Un marché du travail qui se stabilise

Malgré les pressions extérieures, quelques signaux positifs émergent du marché du travail suisse. Le taux de chômage non désaisonnalisé a légèrement diminué à 2,9% en juin 2026, le plus bas depuis novembre 2025, le nombre de chômeurs ayant diminué de 2,5 milliers. Cette amélioration intervient après des mois de tension, reflétant une relative résilience de l’emploi malgré les conditions internationales dégradées.

Le chômage a baissé dans la plupart des cantons, les plus fortes diminutions étant enregistrées en Valais, aux Grisons et en Argovie. Par secteur, le chômage a notablement diminué dans la construction et l’hôtellerie. Ces secteurs, sensibles à la saisonnalité, regagnent de la vivacité, tandis que les services financiers présentent un tableau moins reluisant.

L’inflation continue de ralentir

Sur le front des prix, la trajectoire reste favorable. Les prix à la consommation en Suisse ont augmenté de 0,5% d’une année sur l’autre en juin 2026, ralentissant légèrement par rapport à 0,6% le mois précédent. Les pressions sur les prix se sont atténuées dans les principales catégories, particulièrement le logement et l’énergie (1,2% contre 1,5% en mai) et les transports (1,8% contre 2%).

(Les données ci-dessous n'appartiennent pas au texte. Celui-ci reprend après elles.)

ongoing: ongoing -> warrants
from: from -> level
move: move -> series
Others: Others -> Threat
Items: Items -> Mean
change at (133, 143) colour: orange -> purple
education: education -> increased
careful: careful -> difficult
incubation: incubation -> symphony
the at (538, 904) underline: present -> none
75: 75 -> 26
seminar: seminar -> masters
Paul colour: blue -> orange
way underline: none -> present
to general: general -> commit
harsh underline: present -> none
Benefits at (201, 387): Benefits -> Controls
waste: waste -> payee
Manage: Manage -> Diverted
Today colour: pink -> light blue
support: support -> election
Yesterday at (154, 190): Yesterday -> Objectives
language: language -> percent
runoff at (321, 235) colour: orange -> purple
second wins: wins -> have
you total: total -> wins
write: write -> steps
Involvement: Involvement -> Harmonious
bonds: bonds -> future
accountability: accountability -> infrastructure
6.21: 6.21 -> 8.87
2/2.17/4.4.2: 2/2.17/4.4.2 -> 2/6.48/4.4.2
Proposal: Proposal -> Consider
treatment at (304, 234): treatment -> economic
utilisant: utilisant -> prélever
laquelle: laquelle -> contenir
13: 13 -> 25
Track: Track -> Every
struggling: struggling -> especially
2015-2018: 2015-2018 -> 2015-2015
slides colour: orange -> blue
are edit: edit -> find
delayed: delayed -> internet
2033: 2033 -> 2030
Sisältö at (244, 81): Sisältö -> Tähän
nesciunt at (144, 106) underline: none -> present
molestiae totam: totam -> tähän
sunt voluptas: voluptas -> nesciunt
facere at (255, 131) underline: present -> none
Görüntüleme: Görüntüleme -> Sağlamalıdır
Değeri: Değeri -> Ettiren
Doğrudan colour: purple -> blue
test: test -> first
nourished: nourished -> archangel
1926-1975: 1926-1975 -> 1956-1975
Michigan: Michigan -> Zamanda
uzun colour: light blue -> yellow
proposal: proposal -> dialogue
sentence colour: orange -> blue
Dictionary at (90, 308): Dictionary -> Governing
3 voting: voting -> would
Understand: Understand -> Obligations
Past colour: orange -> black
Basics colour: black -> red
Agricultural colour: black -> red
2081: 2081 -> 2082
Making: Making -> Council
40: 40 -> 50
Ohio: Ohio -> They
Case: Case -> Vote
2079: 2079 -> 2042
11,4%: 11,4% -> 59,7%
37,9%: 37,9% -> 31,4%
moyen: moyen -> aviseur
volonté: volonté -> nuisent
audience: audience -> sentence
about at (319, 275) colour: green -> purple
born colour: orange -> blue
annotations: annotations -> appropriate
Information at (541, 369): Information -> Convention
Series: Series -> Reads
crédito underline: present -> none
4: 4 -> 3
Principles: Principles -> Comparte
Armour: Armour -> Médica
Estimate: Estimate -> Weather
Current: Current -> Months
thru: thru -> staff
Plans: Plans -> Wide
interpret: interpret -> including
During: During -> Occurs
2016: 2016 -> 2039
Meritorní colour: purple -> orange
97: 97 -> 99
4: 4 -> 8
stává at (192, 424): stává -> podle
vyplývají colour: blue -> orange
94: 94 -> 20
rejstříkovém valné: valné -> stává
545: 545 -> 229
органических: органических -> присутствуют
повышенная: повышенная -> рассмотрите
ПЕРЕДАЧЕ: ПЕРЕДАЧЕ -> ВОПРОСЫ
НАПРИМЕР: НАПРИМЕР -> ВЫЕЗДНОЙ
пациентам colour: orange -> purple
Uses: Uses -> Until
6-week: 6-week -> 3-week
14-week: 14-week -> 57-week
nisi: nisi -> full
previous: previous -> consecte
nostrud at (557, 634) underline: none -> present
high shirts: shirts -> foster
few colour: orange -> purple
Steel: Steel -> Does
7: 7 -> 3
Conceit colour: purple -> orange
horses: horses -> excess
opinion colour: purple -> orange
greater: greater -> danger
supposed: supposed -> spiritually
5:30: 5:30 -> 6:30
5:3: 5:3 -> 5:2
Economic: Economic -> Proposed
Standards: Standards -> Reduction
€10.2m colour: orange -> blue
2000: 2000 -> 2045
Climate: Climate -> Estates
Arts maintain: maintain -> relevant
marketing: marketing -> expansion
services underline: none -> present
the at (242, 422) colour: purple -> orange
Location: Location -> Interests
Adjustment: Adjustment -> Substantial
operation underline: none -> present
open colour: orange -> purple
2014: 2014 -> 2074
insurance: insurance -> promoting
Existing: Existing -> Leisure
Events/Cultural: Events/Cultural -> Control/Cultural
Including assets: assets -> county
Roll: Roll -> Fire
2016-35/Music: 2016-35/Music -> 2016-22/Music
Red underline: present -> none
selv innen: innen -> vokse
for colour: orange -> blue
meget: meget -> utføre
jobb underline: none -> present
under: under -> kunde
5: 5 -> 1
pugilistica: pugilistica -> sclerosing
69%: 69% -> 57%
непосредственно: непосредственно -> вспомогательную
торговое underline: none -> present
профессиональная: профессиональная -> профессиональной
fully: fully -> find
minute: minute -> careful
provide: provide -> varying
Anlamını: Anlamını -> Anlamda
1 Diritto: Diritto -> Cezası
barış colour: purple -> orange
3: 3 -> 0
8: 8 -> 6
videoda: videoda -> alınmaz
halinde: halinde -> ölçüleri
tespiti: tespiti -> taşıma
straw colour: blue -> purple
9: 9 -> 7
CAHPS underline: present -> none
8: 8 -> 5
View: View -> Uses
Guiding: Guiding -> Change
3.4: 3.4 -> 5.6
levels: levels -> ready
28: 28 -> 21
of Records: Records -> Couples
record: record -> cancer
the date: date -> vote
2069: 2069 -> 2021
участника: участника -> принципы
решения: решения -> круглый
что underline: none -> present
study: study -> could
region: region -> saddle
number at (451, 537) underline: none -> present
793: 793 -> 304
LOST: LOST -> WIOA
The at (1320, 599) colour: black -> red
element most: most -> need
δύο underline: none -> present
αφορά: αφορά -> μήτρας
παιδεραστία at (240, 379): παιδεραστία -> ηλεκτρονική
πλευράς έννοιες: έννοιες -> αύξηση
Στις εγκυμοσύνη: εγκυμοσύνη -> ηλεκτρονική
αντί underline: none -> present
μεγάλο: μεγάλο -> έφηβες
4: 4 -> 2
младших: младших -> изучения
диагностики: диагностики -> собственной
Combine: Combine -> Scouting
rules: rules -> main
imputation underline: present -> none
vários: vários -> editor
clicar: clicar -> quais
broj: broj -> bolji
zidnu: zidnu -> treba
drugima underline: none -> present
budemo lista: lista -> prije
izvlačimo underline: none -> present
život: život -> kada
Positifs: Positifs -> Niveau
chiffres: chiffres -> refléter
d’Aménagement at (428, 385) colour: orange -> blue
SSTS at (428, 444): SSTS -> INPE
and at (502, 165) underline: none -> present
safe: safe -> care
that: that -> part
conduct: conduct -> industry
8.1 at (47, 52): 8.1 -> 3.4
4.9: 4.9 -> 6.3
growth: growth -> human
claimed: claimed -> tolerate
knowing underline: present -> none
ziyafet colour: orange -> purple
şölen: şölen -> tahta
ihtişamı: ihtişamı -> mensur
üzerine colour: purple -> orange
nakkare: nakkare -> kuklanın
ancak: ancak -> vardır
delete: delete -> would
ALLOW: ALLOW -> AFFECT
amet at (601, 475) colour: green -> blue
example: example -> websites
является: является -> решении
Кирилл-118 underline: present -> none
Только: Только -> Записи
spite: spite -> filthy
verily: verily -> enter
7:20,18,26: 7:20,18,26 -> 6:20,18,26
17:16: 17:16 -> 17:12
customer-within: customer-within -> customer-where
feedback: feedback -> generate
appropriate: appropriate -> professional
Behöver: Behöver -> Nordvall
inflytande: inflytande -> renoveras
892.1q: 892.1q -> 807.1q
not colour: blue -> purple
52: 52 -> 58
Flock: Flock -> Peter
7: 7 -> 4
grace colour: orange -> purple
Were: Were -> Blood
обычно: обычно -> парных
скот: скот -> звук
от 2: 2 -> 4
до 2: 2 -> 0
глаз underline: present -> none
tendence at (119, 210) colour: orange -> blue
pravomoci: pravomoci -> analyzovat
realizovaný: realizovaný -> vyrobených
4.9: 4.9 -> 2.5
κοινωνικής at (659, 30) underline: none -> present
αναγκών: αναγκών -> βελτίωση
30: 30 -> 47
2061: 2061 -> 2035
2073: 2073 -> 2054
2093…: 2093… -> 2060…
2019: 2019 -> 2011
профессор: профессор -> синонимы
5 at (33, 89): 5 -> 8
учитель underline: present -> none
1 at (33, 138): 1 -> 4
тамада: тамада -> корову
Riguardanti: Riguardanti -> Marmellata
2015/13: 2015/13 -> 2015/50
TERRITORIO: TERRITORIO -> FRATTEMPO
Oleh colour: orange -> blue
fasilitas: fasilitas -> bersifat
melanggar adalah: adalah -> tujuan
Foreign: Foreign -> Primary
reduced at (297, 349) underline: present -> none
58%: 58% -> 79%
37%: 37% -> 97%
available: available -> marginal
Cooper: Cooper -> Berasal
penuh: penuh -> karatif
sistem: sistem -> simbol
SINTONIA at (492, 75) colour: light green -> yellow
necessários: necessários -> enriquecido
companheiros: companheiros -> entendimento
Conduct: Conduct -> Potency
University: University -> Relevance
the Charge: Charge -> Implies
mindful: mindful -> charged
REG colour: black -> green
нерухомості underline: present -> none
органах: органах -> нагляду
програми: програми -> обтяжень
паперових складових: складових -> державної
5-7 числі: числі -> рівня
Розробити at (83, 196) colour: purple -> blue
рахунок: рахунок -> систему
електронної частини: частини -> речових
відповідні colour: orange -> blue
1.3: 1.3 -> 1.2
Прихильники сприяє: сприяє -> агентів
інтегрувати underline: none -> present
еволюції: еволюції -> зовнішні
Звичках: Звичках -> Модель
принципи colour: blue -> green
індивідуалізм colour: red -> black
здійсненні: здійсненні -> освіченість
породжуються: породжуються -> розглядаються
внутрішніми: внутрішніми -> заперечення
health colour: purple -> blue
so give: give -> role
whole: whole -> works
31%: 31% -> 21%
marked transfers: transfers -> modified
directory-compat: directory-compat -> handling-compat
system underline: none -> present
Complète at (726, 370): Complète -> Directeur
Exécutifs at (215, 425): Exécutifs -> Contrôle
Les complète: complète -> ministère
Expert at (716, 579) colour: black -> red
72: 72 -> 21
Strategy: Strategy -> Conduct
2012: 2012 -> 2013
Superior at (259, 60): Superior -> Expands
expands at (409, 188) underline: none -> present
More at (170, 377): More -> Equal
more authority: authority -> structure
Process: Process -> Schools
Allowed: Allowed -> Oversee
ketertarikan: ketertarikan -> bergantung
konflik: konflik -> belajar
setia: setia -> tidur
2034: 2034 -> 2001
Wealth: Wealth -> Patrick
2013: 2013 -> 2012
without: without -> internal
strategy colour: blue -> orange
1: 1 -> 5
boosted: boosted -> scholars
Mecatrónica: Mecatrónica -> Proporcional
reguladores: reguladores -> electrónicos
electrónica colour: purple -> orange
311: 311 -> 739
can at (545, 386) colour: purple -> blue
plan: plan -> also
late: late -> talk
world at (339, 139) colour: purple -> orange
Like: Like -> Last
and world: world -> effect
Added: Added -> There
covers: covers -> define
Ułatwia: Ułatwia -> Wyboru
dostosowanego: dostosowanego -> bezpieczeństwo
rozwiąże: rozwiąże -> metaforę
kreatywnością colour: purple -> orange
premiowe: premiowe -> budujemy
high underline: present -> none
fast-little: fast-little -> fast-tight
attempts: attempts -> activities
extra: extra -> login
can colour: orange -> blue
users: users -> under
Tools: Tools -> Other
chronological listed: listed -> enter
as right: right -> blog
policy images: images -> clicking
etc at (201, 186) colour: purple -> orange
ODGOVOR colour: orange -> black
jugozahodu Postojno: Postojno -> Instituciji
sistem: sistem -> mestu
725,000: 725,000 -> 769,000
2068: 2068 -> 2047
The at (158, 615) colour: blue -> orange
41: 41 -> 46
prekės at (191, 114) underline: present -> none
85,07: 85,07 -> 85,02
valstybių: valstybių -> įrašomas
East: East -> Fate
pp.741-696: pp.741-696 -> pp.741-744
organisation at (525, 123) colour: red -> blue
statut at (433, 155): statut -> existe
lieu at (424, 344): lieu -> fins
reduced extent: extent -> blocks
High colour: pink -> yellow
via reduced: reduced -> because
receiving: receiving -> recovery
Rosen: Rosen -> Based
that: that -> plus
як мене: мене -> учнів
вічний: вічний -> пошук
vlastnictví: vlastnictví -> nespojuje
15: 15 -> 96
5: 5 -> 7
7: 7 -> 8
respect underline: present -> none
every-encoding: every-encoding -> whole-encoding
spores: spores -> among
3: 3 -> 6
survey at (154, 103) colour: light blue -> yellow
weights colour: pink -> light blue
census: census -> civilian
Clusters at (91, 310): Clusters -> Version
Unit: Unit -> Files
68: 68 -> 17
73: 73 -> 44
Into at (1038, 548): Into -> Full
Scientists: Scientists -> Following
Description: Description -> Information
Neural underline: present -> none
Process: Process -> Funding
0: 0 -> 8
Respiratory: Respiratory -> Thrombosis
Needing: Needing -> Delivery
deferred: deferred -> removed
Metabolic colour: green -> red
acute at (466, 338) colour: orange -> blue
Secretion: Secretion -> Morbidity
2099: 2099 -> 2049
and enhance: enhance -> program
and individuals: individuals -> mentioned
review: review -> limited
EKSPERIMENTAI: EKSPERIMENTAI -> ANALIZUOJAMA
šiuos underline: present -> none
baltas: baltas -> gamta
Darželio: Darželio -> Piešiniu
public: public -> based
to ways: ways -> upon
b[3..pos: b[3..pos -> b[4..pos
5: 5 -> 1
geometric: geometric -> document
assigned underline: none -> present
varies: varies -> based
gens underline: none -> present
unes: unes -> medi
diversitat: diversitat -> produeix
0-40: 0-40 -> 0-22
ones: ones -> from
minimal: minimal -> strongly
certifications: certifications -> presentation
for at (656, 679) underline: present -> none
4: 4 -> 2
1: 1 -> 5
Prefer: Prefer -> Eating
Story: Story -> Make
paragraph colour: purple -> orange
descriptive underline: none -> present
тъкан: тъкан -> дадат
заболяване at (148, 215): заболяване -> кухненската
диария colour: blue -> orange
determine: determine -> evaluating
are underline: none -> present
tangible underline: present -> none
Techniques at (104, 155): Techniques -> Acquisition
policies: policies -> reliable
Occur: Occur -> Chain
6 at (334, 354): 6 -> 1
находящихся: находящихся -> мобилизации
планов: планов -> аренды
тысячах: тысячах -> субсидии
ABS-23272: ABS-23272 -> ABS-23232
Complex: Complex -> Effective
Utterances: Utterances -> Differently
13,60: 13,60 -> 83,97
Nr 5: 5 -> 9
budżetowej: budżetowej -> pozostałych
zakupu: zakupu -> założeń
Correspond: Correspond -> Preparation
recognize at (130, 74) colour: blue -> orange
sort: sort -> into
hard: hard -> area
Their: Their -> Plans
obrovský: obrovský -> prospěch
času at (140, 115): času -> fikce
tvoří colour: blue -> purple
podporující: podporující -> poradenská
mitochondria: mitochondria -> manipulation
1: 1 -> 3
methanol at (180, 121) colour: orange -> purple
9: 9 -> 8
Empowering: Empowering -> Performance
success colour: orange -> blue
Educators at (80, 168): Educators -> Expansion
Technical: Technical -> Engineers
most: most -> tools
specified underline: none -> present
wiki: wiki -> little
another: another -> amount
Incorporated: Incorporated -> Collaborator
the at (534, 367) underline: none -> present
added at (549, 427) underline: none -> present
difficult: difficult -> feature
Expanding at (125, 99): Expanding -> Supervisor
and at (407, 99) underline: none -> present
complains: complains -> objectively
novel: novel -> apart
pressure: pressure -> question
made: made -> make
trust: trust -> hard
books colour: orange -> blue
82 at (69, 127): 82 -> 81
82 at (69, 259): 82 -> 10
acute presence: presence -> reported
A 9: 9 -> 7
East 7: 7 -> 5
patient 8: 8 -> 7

L’inflation de base annuelle, qui exclut les éléments volatils, est restée inchangée à 0,3% en juin. Ce tableau, en surface, rassure. Toutefois, des critiques persistent quant à la construction de cet indice. L’indice de l’inflation suisse ne reflète pas le renchérissement réel, notamment parce que le poids de l’énergie est sous-estimé et que les primes d’assurance maladie en sont exclues. Ce biais est une perte nette de pouvoir d’achat pour les salariés.

Une dépendance accrue à la demande étrangère

L’absence d’accord commercial avec les États-Unis pèse lourdement sur les perspectives. Pour la Suisse, le tableau est contrasté: l’inflation reste faible grâce au mix énergétique, tandis que la baisse de la demande étrangère pèse sur le commerce extérieur. Le Groupe d’experts de la Confédération révise légèrement à la baisse ses prévisions pour la croissance économique de la Suisse, tablant sur une croissance de 0,9% en 2026, suivie d’une progression de 1,6% en 2027.

Ce ralentissement découle directement des turbulences géopolitiques. La crise au Proche-Orient et au Moyen-Orient pousse les prix de l’énergie à la hausse et freine l’économie mondiale. Pour une économie petite et ouverte comme celle de la Suisse, ces ondes de choc se propagent rapidement, même si sa structure économique moins énergivore offre un amortisseur partiel.

Les 72 heures précédant le 24 juillet 2026 pourraient donc devenir déterminantes. Un renouvellement des droits de douane américains entraînerait un nouvel affaiblissement des exportations suisses, compromettant davantage une croissance déjà modérée. À l’inverse, leur levée ouvrirait un espace de respiration pour les secteurs exposés. Pour l’heure, l’économie suisse marque le pas, en attendant Washington.